Which entrepreneurs deserve a knighthood?

Gina Rinehart, Rupert Murdoch and James Packer are no doubt awaiting the Prime Minister’s call.

It’s a little-know fact that in his time of need Tony Abbott was rescued by a chivalrous knight. Years ago, newly married and planning a family, Abbott reluctantly decided it was time to quit writing about and participating in politics and secure his financial future by entering the business world. Sir Tristan Antico, a migrant success story and part of Abbott’s Jesuit network, got him a job managing a concrete plant in western Sydney. Of course, Abbott couldn’t stay away from his true vocation for long and, as things have turned out, he’s now in a position to make Antico’s contemporary equivalents knights and dames. But will he?

Australians don’t venerate those who’ve demonstrated “extraordinary and pre-eminent achievement and merit” in building businesses the way, say, Americans do. Since 1960, precisely three (four if you count Ita Buttrose) business people have been named Australian of the Year.

Back in the days when Sir Frank Packer, Sir Arvi Parbo and Sir Hudson Fysh dominated the business pages, it was expected that those who made an outsized contribution to the economic life of the nation would be appropriately recognised. In recent decades, Australia has shifted to a more populist honours system, in which individuals are far more likely to be rewarded for the ability to kick a football or hold a tune than creating an enterprise that generates thousands of jobs and hundreds of millions of dollars in export earnings.

So is the shake-up in the honours system an opportunity to better acknowledge the nation’s enterprising individuals? If four exceptional individuals each year are going to receive the highest honour in the land, should at least one of them be a business person?

Professor David Flint, Australia’s pre-eminent monarchist, believes business people “should be considered because business is the heart of the nation … and the sort of things we want to do on the basis of a rich economy can’t be done without a sound system of business.”

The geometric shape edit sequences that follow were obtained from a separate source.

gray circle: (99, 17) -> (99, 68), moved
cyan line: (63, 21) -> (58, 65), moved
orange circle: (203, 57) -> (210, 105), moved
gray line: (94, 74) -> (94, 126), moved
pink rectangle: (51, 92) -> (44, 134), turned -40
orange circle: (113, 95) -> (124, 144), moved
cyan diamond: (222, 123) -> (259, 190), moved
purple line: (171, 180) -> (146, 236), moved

So, as the comment threads have been insisting in recent days, could Rupert and Gina be given the ultimate prize by a grateful Prime Minister? While not referring directly to either of those individuals, Flint says he would be comfortable with a polarising figure becoming a knight or a dame, as long as they had achieved something above and beyond being successful in business.

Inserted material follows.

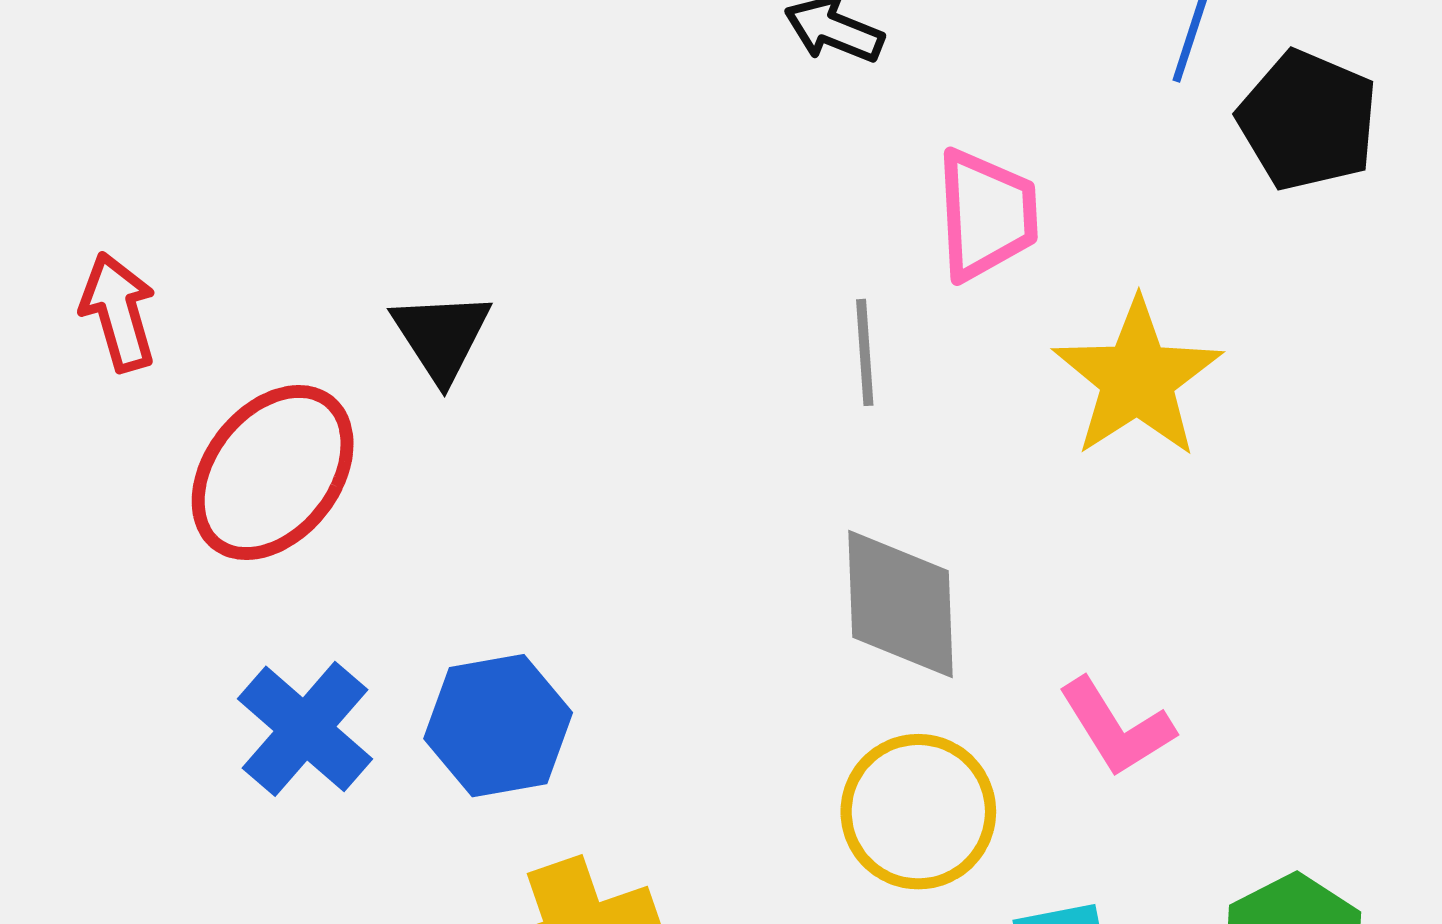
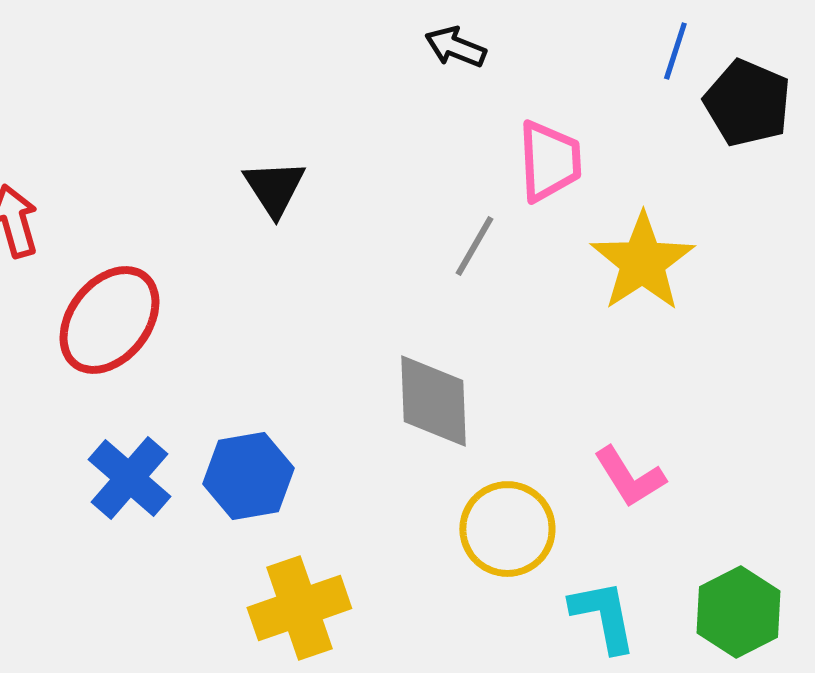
black triangle: (441, 336) -> (274, 188), moved
gray line: (865, 352) -> (474, 246), turned 34
gray diamond: (900, 604) -> (433, 401), moved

“In New Zealand just being a captain of industry could be considered enough for a knighthood but it would be more difficult here; by the criteria the Prime Minister has established there would have to be something more than that,” Flint observes. “People such as Andrew Forrest who have [worked for the betterment of] indigenous people and [campaigned against] slavery, I think they should be considered.”

Not that Twiggy should be making arrangements to travel to Buckingham Palace just yet. There are three reasons why it our elite business people may receive no more recognition under the new system than they did under the old.

Firstly, today’s magnates far more less likely to be title-hungry monarchists than their Menzies-era predecessors. It’s hard to imagine James Packer lusting after a knighthood the way his grandfather did, for example.

Secondly, if business people aren’t going to lobby on their own behalf it appears they can’t expect their usual champions to do it for them. Both the Business Council of Australia and leading free-market think tank the Centre for Independent Studies showed no interest in advocating knighthoods and dameships for notable wealth-creators when approached for comment by Fairfax.

Thirdly, Tony Abbott will no doubt be hoping to bed down the controversial new arrangements by conferring titles on widely respected figures who are seen to be above the political fray. In practice, that means the Prime Minister will presumably steer clear of rewarding his backers, financial or otherwise, with the country’s top gong. That rules out the much-touted Rupert Murdoch and Gina Rinehart as well as a host of other prominent business people, including Andrew “Axe the Tax” Forrest, seen to be supporters of the Coalition.

So, if you’re a budding or successful entrepreneur who aspires to prefix your name with sir or dame, your best bet would seem to be engaging in plenty of good works while steering well clear of partisan politics.